Lalit Modi says IPL 2009 auction was rigged to favour Chennai
Lalit Modi, the former IPL commissioner, has said that the sale of Andrew Flintoff to the Chennai Super Kings during the 2009 player auction was rigged and that he "should have not allowed that to happen."
Lalit Modi, the former IPL commissioner, has said that the sale of Andrew Flintoff to the Chennai Super Kings during the 2009 player auction was rigged and that he "should have not allowed that to happen." Modi also claimed that the exclusion of Pakistan players from the IPL from the second season in 2009 was because of "arm-twisting" by BCCI officials.
When contacted by ESPNcricinfo, IPL and BCCI officials said they did not wish to respond to Modi's comments.
"Flintoff auction was rigged. I made it clear that time. That onus was on me and as chairman I should have not allowed that to happen then," Modi said. "I was arm-twisted to allow Andrew Flintoff to go to Chennai Super Kings. I'm to blame for that. It's a fact."
Chennai bought Flintoff for $1.55 million, making him the most expensive player at the time alongside Kevin Pietersen, but he played only three matches in the 2009 season before returning home injured. A knee surgery then ruled him out of the 2010 tournament.
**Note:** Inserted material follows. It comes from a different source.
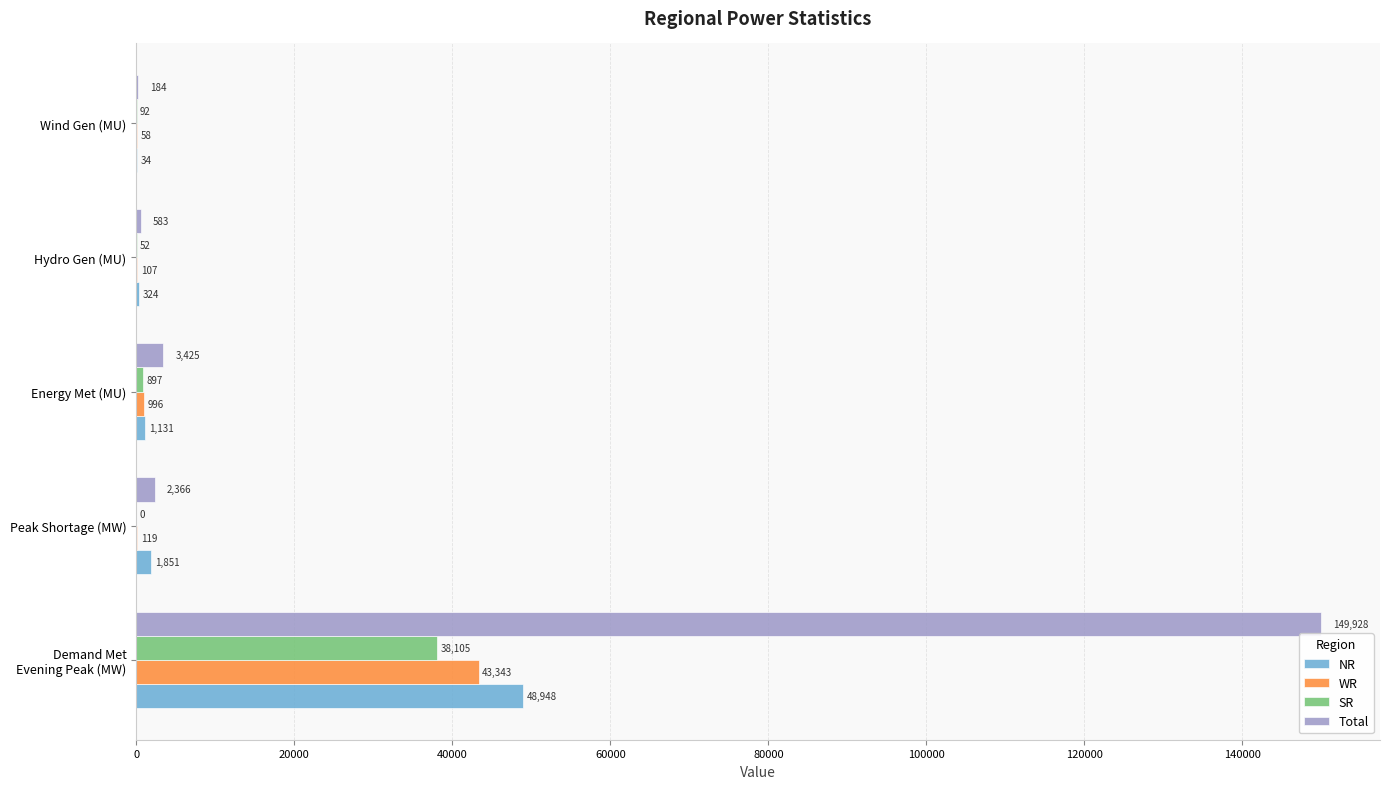

Between Peak Shortage (MW) and Energy Met (MU), which series saw the biggest shift?

Total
Pakistan players were part of the inaugural IPL season in 2008 but not after that. In 2009, some Pakistan cricketers were part of the auction but they did not attract a single bid from any of the eight franchises. "Similar problem happened with the Pakistan players," Modi said. "Arm-twisting happened by senior BCCI officials that nobody should pick them."
Modi also criticised the IPL's decision to allow the franchises to retain up to four players after the contracts expired at the end of the 2010 season. Chennai and Mumbai Indians were the only teams to retain four players.
"The retention clause was only for first three years. All players were supposed to go back to auction after first three years," Modi said. "In the fourth year  that did not happen and they allowed the players to stay back. That became a problem. When the new teams come in, that's a problem for them and I had pointed out it last year. If you pull out few things the entire model is going to fall apart."